> [EXERCISE REQUIREMENTS] Could you give back the records exactly, taking out the pictures?

Document understanding data:
※ ※ ※

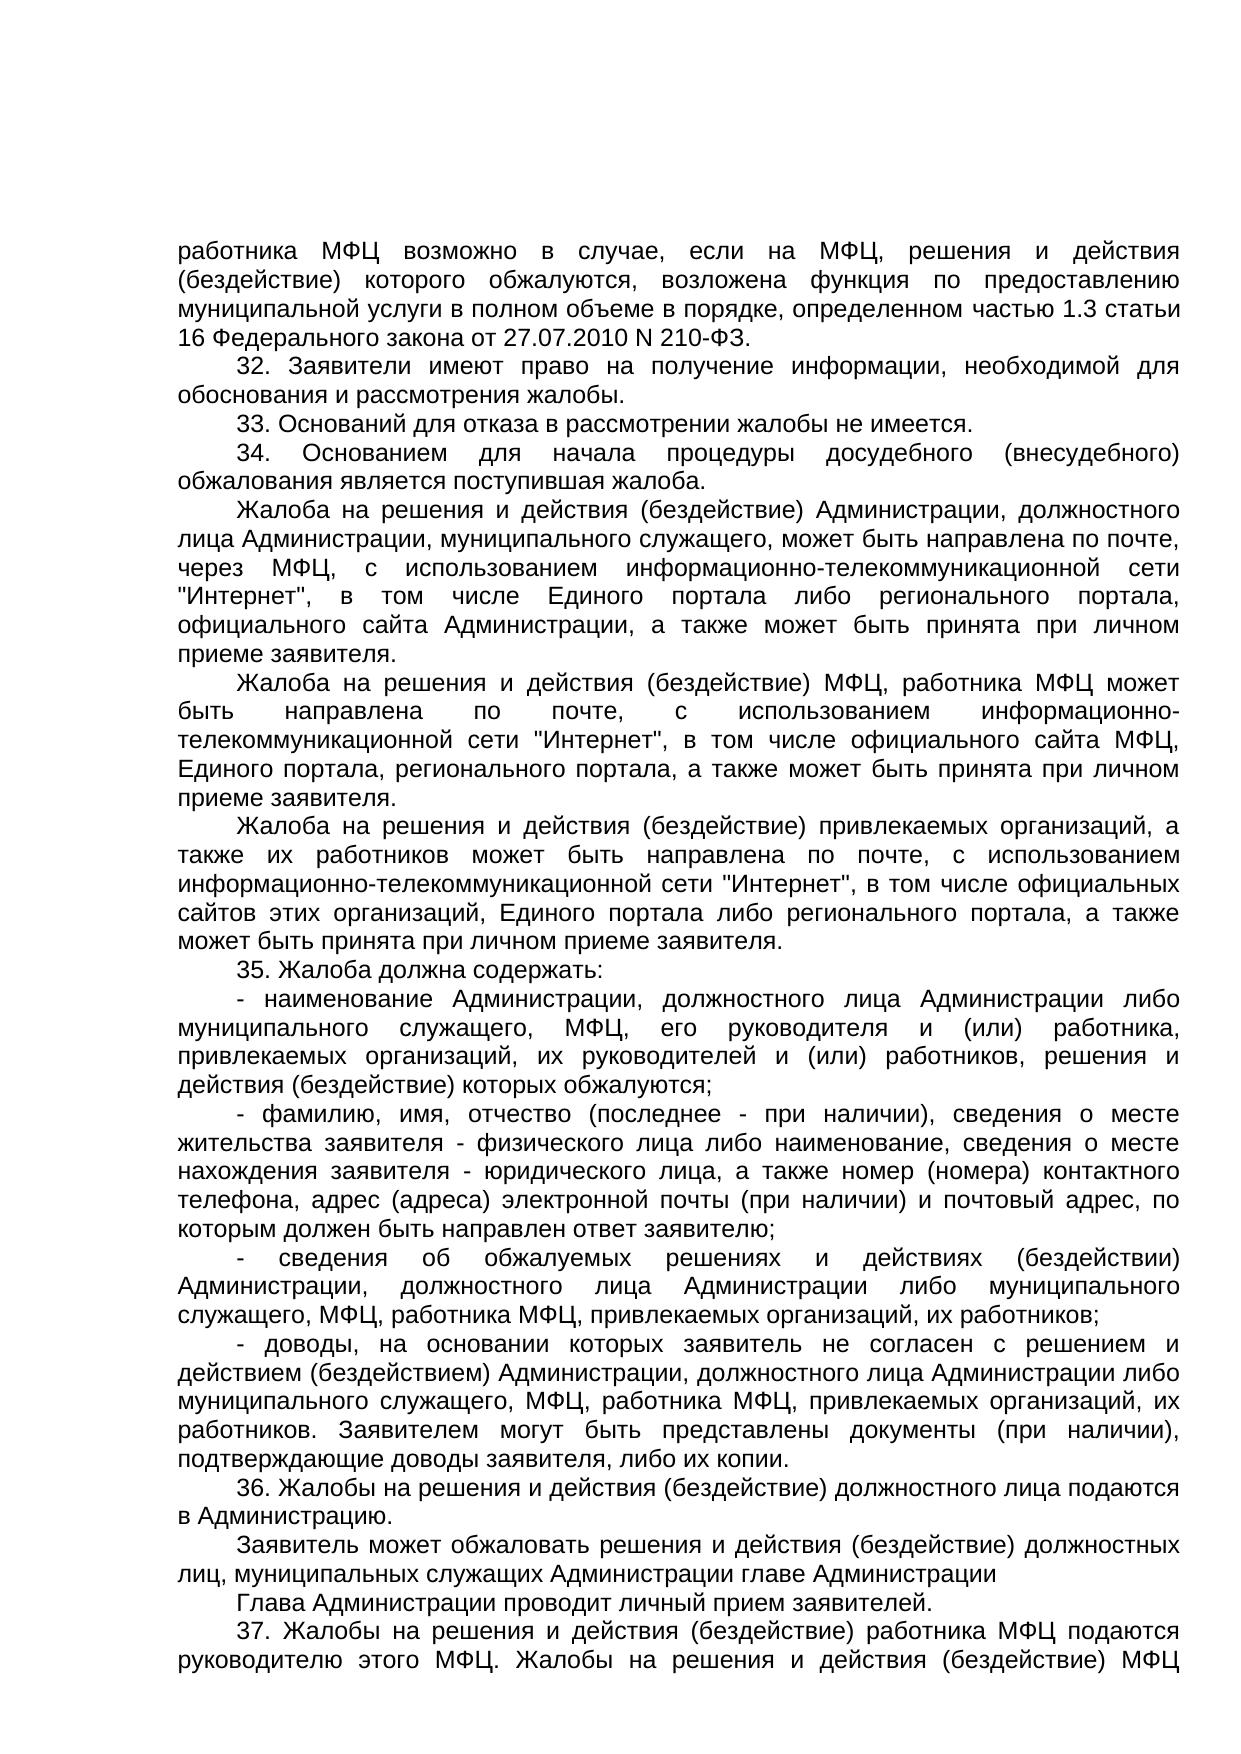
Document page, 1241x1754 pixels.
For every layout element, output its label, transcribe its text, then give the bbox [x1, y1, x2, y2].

text 35. Жалоба должна содержать: [177, 955, 1181, 984]
text Жалоба на решения и действия (бездействие) Администрации, должностного лица Администрации, муниципального служащего, может быть направлена по почте, через МФЦ, с использованием информационно-телекоммуникационной сети "Интернет", в том числе Единого портала либо регионального портала, официального сайта Администрации, а также может быть принята при личном приеме заявителя. [177, 495, 1181, 667]
text 36. Жалобы на решения и действия (бездействие) должностного лица подаются в Администрацию. [177, 1472, 1181, 1530]
text Заявитель может обжаловать решения и действия (бездействие) должностных лиц, муниципальных служащих Администрации главе Администрации [177, 1530, 1181, 1587]
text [177, 236, 1181, 351]
text 34. Основанием для начала процедуры досудебного (внесудебного) обжалования является поступившая жалоба. [177, 437, 1181, 495]
text Глава Администрации проводит личный прием заявителей. [177, 1587, 1181, 1616]
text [177, 1616, 1181, 1674]
text - доводы, на основании которых заявитель не согласен с решением и действием (бездействием) Администрации, должностного лица Администрации либо муниципального служащего, МФЦ, работника МФЦ, привлекаемых организаций, их работников. Заявителем могут быть представлены документы (при наличии), подтверждающие доводы заявителя, либо их копии. [177, 1329, 1181, 1472]
text 33. Оснований для отказа в рассмотрении жалобы не имеется. [177, 409, 1181, 437]
text - сведения об обжалуемых решениях и действиях (бездействии) Администрации, должностного лица Администрации либо муниципального служащего, МФЦ, работника МФЦ, привлекаемых организаций, их работников; [177, 1242, 1181, 1329]
text Жалоба на решения и действия (бездействие) привлекаемых организаций, а также их работников может быть направлена по почте, с использованием информационно-телекоммуникационной сети "Интернет", в том числе официальных сайтов этих организаций, Единого портала либо регионального портала, а также может быть принята при личном приеме заявителя. [177, 811, 1181, 955]
text - фамилию, имя, отчество (последнее - при наличии), сведения о месте жительства заявителя - физического лица либо наименование, сведения о месте нахождения заявителя - юридического лица, а также номер (номера) контактного телефона, адрес (адреса) электронной почты (при наличии) и почтовый адрес, по которым должен быть направлен ответ заявителю; [177, 1099, 1181, 1242]
text - наименование Администрации, должностного лица Администрации либо муниципального служащего, МФЦ, его руководителя и (или) работника, привлекаемых организаций, их руководителей и (или) работников, решения и действия (бездействие) которых обжалуются; [177, 984, 1181, 1099]
text Жалоба на решения и действия (бездействие) МФЦ, работника МФЦ может быть направлена по почте, с использованием информационно-телекоммуникационной сети "Интернет", в том числе официального сайта МФЦ, Единого портала, регионального портала, а также может быть принята при личном приеме заявителя. [177, 667, 1181, 811]
text 32. Заявители имеют право на получение информации, необходимой для обоснования и рассмотрения жалобы. [177, 351, 1181, 409]
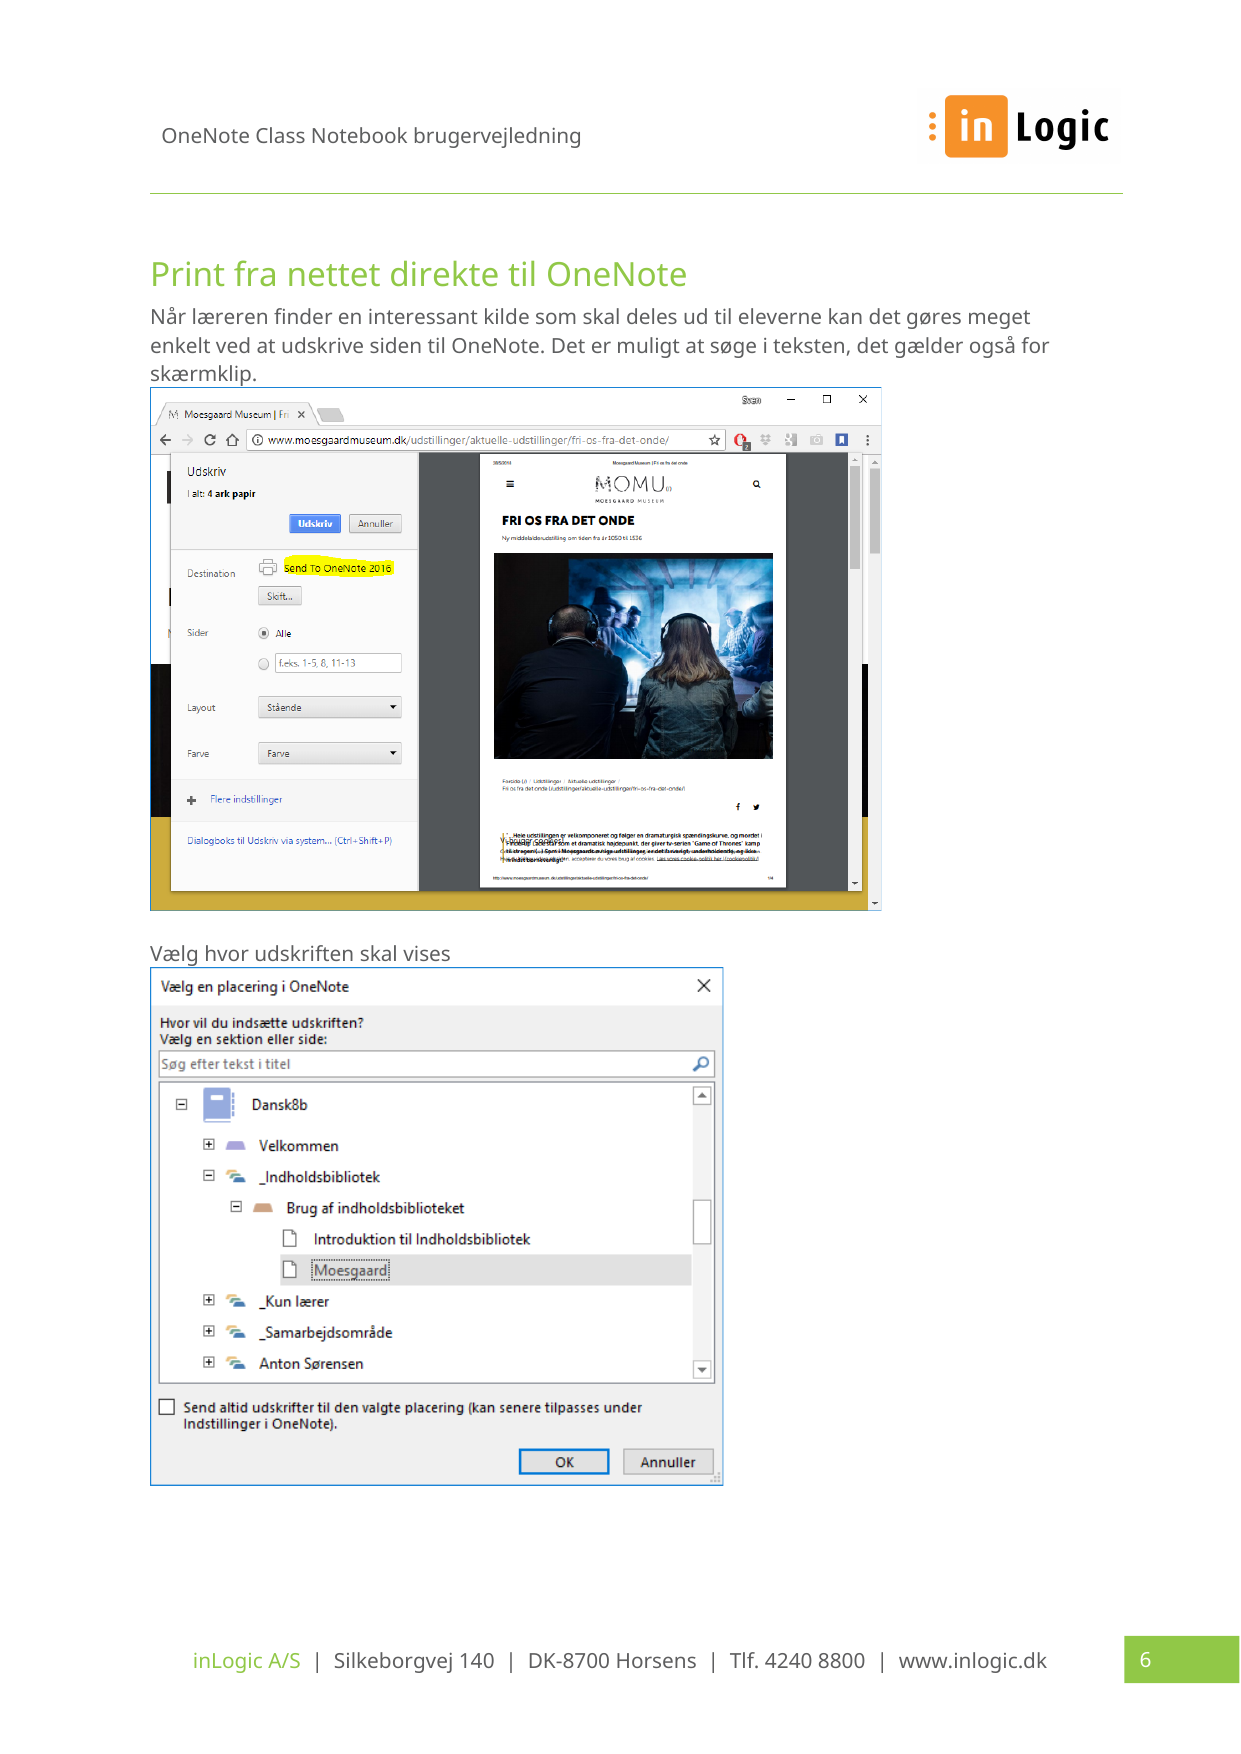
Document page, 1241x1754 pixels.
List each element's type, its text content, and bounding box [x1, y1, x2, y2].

picture [150, 387, 882, 911]
text Når læreren finder en interessant kilde som skal deles ud til eleverne kan det gøres meget enkelt ved at udskrive siden til OneNote. Det er muligt at søge i teksten, det gælder også for skærmklip. [150, 302, 1090, 388]
picture [150, 967, 724, 1486]
picture [917, 88, 1121, 164]
subtitle Print fra nettet direkte til OneNote [150, 251, 1090, 296]
text Vælg hvor udskriften skal vises [150, 939, 1090, 968]
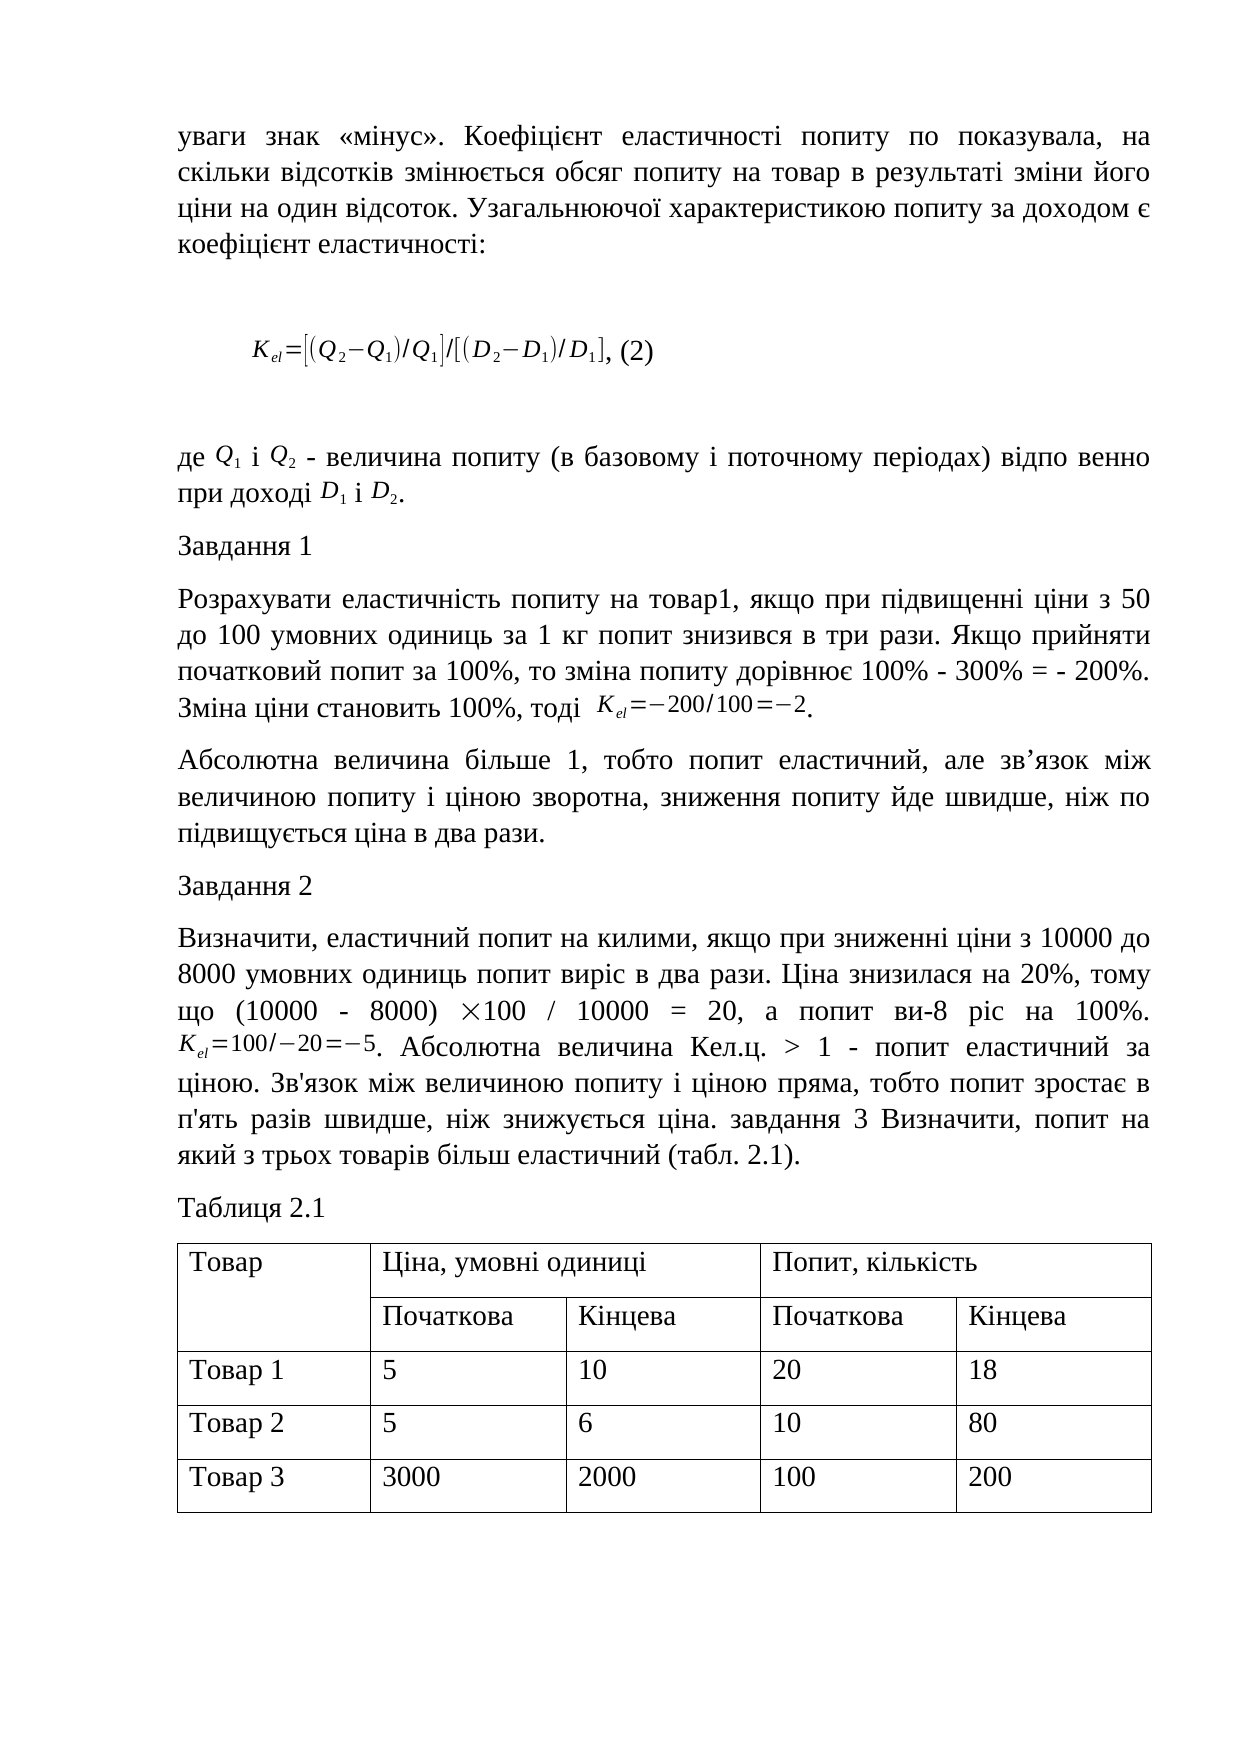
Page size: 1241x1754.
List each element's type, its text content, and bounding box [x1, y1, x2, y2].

※ ※ ※

> [SOLUTION]
Document page, 1241x1754 pixels.
For every layout element, output its label, transcribe its text, then give the bbox [x1, y1, x2, y2].

text 35. Жалоба должна содержать: [177, 955, 1181, 984]
text Жалоба на решения и действия (бездействие) Администрации, должностного лица Администрации, муниципального служащего, может быть направлена по почте, через МФЦ, с использованием информационно-телекоммуникационной сети "Интернет", в том числе Единого портала либо регионального портала, официального сайта Администрации, а также может быть принята при личном приеме заявителя. [177, 495, 1181, 667]
text 36. Жалобы на решения и действия (бездействие) должностного лица подаются в Администрацию. [177, 1472, 1181, 1530]
text Заявитель может обжаловать решения и действия (бездействие) должностных лиц, муниципальных служащих Администрации главе Администрации [177, 1530, 1181, 1587]
text [177, 236, 1181, 351]
text 34. Основанием для начала процедуры досудебного (внесудебного) обжалования является поступившая жалоба. [177, 437, 1181, 495]
text Глава Администрации проводит личный прием заявителей. [177, 1587, 1181, 1616]
text [177, 1616, 1181, 1674]
text - доводы, на основании которых заявитель не согласен с решением и действием (бездействием) Администрации, должностного лица Администрации либо муниципального служащего, МФЦ, работника МФЦ, привлекаемых организаций, их работников. Заявителем могут быть представлены документы (при наличии), подтверждающие доводы заявителя, либо их копии. [177, 1329, 1181, 1472]
text 33. Оснований для отказа в рассмотрении жалобы не имеется. [177, 409, 1181, 437]
text - сведения об обжалуемых решениях и действиях (бездействии) Администрации, должностного лица Администрации либо муниципального служащего, МФЦ, работника МФЦ, привлекаемых организаций, их работников; [177, 1242, 1181, 1329]
text Жалоба на решения и действия (бездействие) привлекаемых организаций, а также их работников может быть направлена по почте, с использованием информационно-телекоммуникационной сети "Интернет", в том числе официальных сайтов этих организаций, Единого портала либо регионального портала, а также может быть принята при личном приеме заявителя. [177, 811, 1181, 955]
text - фамилию, имя, отчество (последнее - при наличии), сведения о месте жительства заявителя - физического лица либо наименование, сведения о месте нахождения заявителя - юридического лица, а также номер (номера) контактного телефона, адрес (адреса) электронной почты (при наличии) и почтовый адрес, по которым должен быть направлен ответ заявителю; [177, 1099, 1181, 1242]
text - наименование Администрации, должностного лица Администрации либо муниципального служащего, МФЦ, его руководителя и (или) работника, привлекаемых организаций, их руководителей и (или) работников, решения и действия (бездействие) которых обжалуются; [177, 984, 1181, 1099]
text Жалоба на решения и действия (бездействие) МФЦ, работника МФЦ может быть направлена по почте, с использованием информационно-телекоммуникационной сети "Интернет", в том числе официального сайта МФЦ, Единого портала, регионального портала, а также может быть принята при личном приеме заявителя. [177, 667, 1181, 811]
text 32. Заявители имеют право на получение информации, необходимой для обоснования и рассмотрения жалобы. [177, 351, 1181, 409]
Document page, 1241x1754 pixels.
List each element's type, its text content, and bounding box [x1, y1, x2, y2].

picture [150, 387, 882, 911]
text Når læreren finder en interessant kilde som skal deles ud til eleverne kan det gøres meget enkelt ved at udskrive siden til OneNote. Det er muligt at søge i teksten, det gælder også for skærmklip. [150, 302, 1090, 388]
picture [150, 967, 724, 1486]
picture [917, 88, 1121, 164]
subtitle Print fra nettet direkte til OneNote [150, 251, 1090, 296]
text Vælg hvor udskriften skal vises [150, 939, 1090, 968]
Page size: 1241x1754.
List each element's type, its text content, and bounding box [x1, y1, x2, y2].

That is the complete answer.